© Pexels.com/@zun1412
Munculnya pemberitaan akan adanya tindak kekerasan dalam hubungan tentu amat membuat jengah. Rupanya, bentuk-bentuk kekerasan dalam hubungan yang paling berbahaya justru bukan yang meninggalkan luka fisik.
Namun, hal ini menyoroti betapa mengerikannya kekerasan dalam sebuah hubungan, seperti kontrol koersif. Dilansir dari The List, tindak kekerasan itu memang tidak membuat luka pada fisik, tapi amat menyakitkan bagi mental.
Seorang analisis perilaku kriminal, Laura Richards mengatakan, kontrol koersif merupakan suatu bentuk kekerasan psikologis. Bahkan, perilaku ini disebut lebih membahayakan dari pelecehan emosional.
Meskipun tidak meninggalkan tanda-tanda fisik, berbagai macam pelecehan emosional itu justru sangat merusak bagi korban. Pelecehan emosional digunakan untuk menghancurkan harga diri korban dan menciptakan ketergantungan psikologis pada pelaku.
Pengondisian ketergantungan ini dilakukan melalui berbagai taktik. meraka akan melakukan penghinaan, rasa bersalah, gaslighting, dan mengisolasi korban dari teman atau keluarga.
Dikutip dari The Office of Women's Health, pelaku dapat memulai hubungan dengan banyak cinta dan perhatian. Termasuk, pujian dan permintaan untuk sering bertemu dengan pasangannya di awal suatu hubungan.
Tujuannya, membuat pasangannya merasa seperti mereka berdua melawan dunia. Jika pasangannya mencoba mengambil tindakan hukum, sang pelaku akan membuat pembelaan menggunakan pesan teks dan gambar yang menunjukkan korban tampak bahagia.
Para ahli telah membeberkan definisi dan menjelaskan dengan lebih baik apa itu bagi politisi, penegak hukum, dan korban akan tindakan komtrol koersif suatu hubungan. Laura Richards mendefinisikan kontrol koersif sebagai pola perilaku strategis yang dirancang untuk mengeksploitasi, mengontrol, menciptakan ketergantungan, dan mendominasi.
Richards menambahkan, hal ini juga dilakukan melalui micro-managing kehidupan korban menggunakan love bombing, gaslighting, kontrol ekonomi, dan isolasi.
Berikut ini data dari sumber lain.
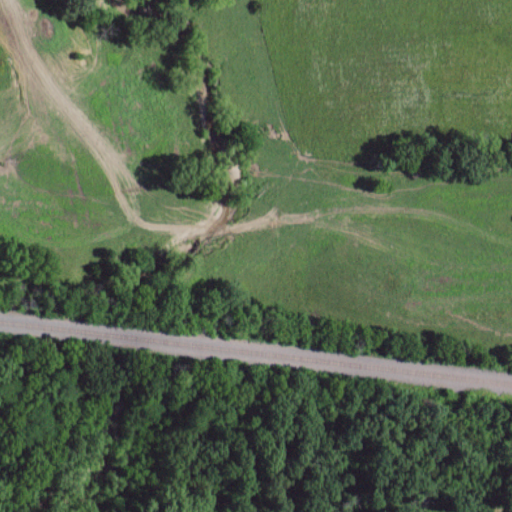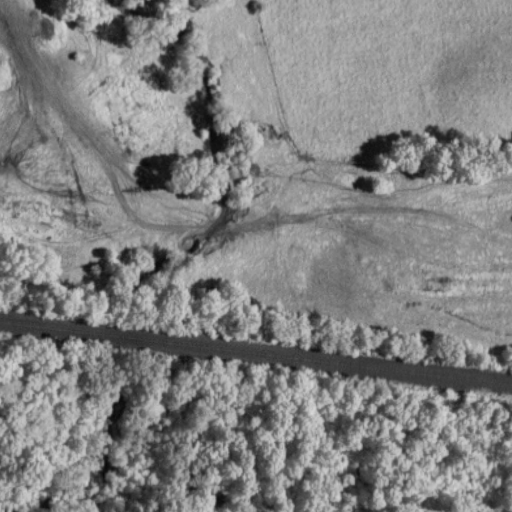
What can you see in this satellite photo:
railway: (255, 352)
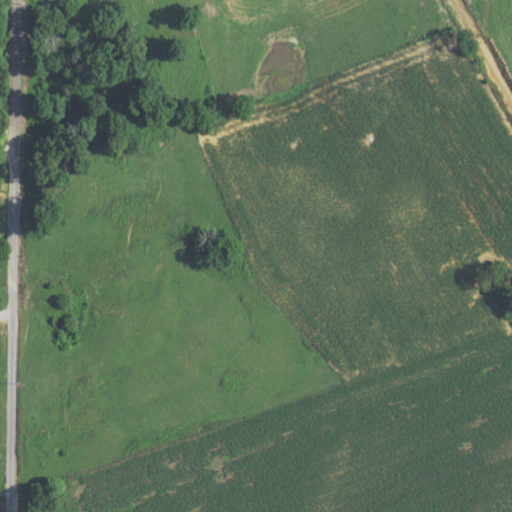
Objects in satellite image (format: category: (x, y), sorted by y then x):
road: (8, 256)
road: (4, 312)
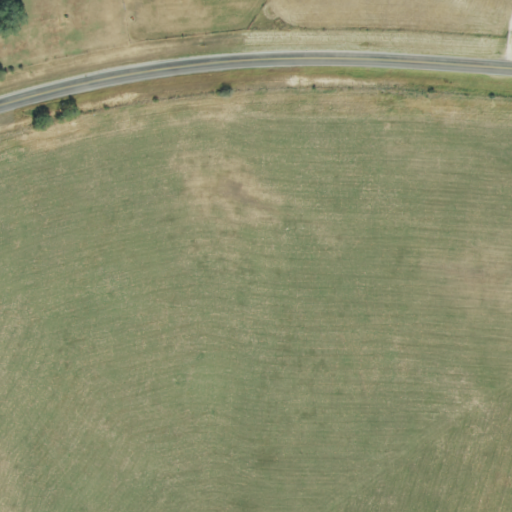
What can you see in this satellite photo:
road: (510, 46)
road: (253, 59)
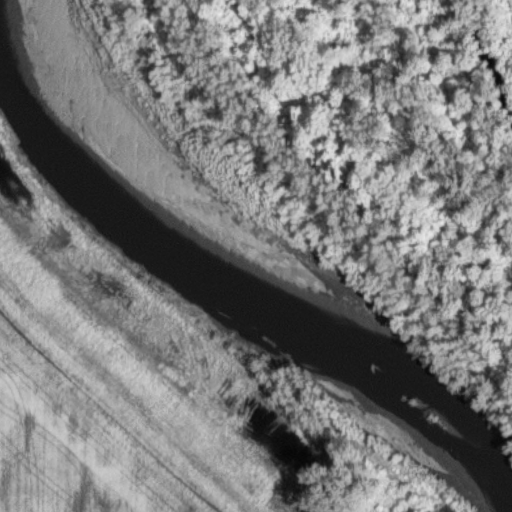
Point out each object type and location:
river: (276, 243)
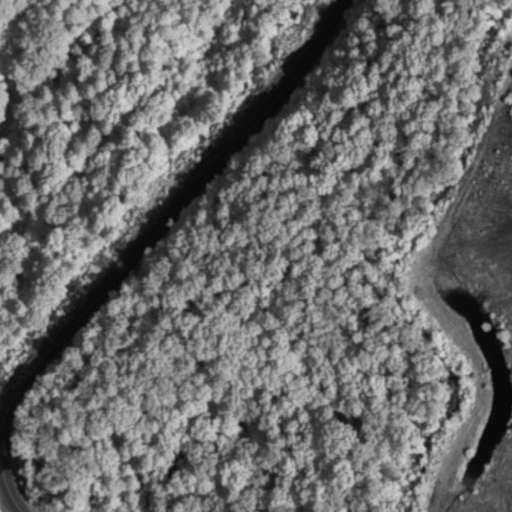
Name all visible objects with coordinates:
road: (135, 247)
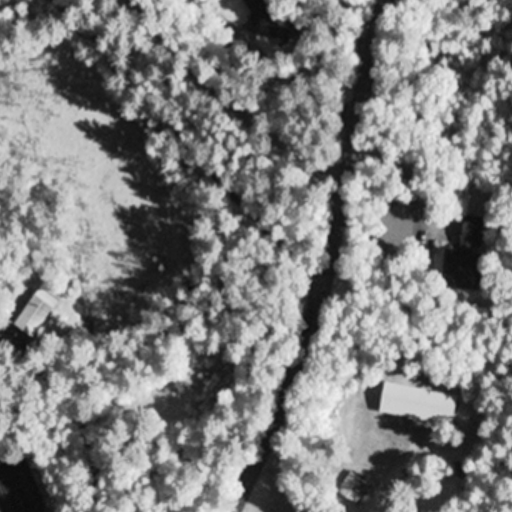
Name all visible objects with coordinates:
building: (265, 21)
building: (466, 256)
road: (331, 262)
building: (36, 313)
building: (419, 404)
road: (79, 407)
building: (353, 488)
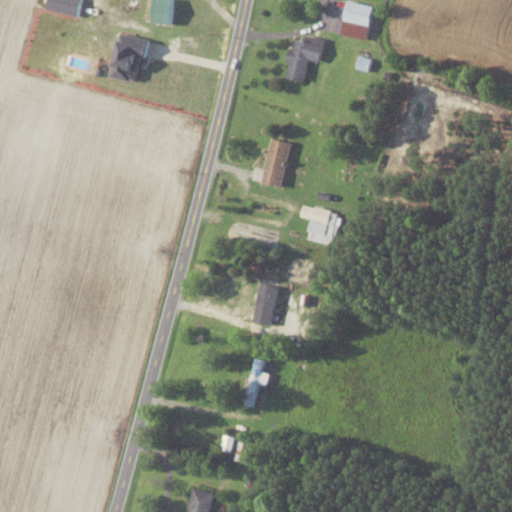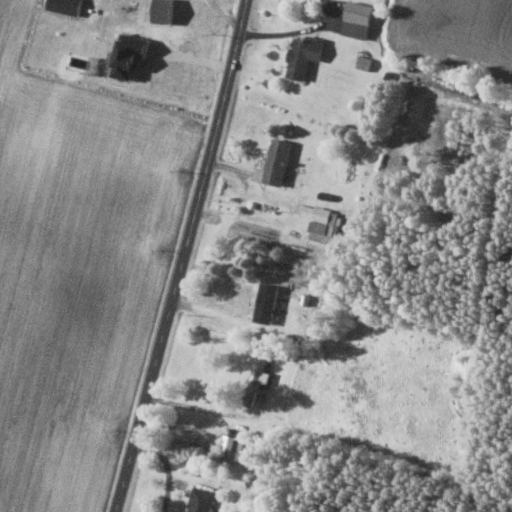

Sementara itu, seorang pengacara percobaan karier dan pakar hukum pidana, Wendy L. Patrick menjelaskan, pelaku melakukan kontrol koersif ini melalui upaya untuk membuat diri mereka ada di mana-mana. Terutama, melalui pengawasan dan pelanggaran batas.
Nah, dalam kondisi hubungan heteroseksual, Patrick menambahkan perilaku ini dapat dilihat dengan memaksa korban untuk berperilaku dalam peran gender yang ditetapkan. Biasanya, pelaku akan meminta pihak perempuan dimanipulasi untuk meninggalkan karier mereka, lebih mengurus anak dan rumah.
Namun, penerapan kontrol koersif tidak terjadi dalam semalam saja ya. Richards memperingatkan, perubahan itu terjadi secara bertahap. Basanya, perilaku ini dimulai setelah pasangannya secara emosional terlibat dalam hubungan tersebut.
Seorang profesor di University of New Brunswick, Carmen Gill mengatakan, kontrol koersif dapat diringkas menjadi permainan kekuasaan. Perilaku ini dapat membuat pasangan dari pelaku merasa malu dan bersalah.
Ini disebut perasaan yang membuat korban terjebak dalam siklus pelecehan. Tapi, sering kali, korban tetap percaya bahwa mereka dapat mengubah pelaku. Mereka juga percaya bahwa apa yang dilakukan pelaku adalah menginternalisasi gagasan bahwa mereka pantas diperlakukan.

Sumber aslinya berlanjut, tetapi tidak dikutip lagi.